Fr Guanella and Don Bosco, both priests and great friends, lived at a time marked by profound transformation and social imbalance; they worked as apostles of charity and spent their entire lives working for the salvation of each and every person, building a better society. The profound bond between the two and Fr Guanella’s devotion to Don Bosco was made famous by a prayer Fr Guanella wrote in the monthly magazine of his work, La Divina Provvidenza , in August 1908: “May the grand soul of John Bosco who so protects the Congregation of his sons, the Salesians, now so numerous they can’t be counted, kindly turn its gaze on the institutes of Divine Providence. May he graciously extend his protection over those who belong to these works and especially to his devoted admirer and student. Fr Luigi Guanella.”
On the occasion of his canonisation, Pope Benedict XVI recalled how “Thanks to the profound and continuing union with Christ, in the contemplation of his love, Don Guanella, led by Divine Providence, became a companion and teacher, comfort and support to the poorest and weakest. The love of God aroused in him the desire for the good of the people who were entrusted to him in the routine of daily life ...He paid caring attention to each one and respected the pace of their development.
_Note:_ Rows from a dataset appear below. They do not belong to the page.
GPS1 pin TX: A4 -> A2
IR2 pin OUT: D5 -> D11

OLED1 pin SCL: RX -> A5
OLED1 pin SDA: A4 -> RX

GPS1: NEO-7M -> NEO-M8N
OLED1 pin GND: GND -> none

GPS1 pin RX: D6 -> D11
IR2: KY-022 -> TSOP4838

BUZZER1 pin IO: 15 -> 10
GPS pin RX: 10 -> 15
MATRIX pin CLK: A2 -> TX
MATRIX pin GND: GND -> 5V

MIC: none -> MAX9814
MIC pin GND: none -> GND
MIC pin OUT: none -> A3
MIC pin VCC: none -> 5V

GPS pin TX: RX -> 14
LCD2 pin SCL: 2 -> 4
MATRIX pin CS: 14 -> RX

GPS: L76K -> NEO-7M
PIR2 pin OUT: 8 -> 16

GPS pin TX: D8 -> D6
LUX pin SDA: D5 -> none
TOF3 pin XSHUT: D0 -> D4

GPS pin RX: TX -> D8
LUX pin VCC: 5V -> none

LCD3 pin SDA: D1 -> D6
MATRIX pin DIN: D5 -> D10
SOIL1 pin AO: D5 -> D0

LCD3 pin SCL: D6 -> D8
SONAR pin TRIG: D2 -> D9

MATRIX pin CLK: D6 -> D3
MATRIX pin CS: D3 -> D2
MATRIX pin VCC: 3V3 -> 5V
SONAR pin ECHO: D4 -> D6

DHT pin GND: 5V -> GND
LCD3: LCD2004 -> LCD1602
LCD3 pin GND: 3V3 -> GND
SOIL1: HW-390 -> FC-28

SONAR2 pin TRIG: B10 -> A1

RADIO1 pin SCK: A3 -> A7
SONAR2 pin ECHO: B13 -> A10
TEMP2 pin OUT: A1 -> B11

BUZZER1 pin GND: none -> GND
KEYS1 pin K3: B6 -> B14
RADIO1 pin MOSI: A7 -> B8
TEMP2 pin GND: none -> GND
He cultivated the hope in his heart that every human being, created in the image and likeness of God, by tasting the joy of being loved by him — Father of all — can receive and give to others the best of himself. Today, let us praise and thank the Lord, who gave us a prophet and an apostle of love in St Luigi Guanella ... We can summarise his whole human and spiritual life in his last words on his death-bed: “in caritate Christi ”. It is Christ’s love that illumines the life of every person, revealing through the gift of himself to others that nothing is lost but is fully realised for our happiness.”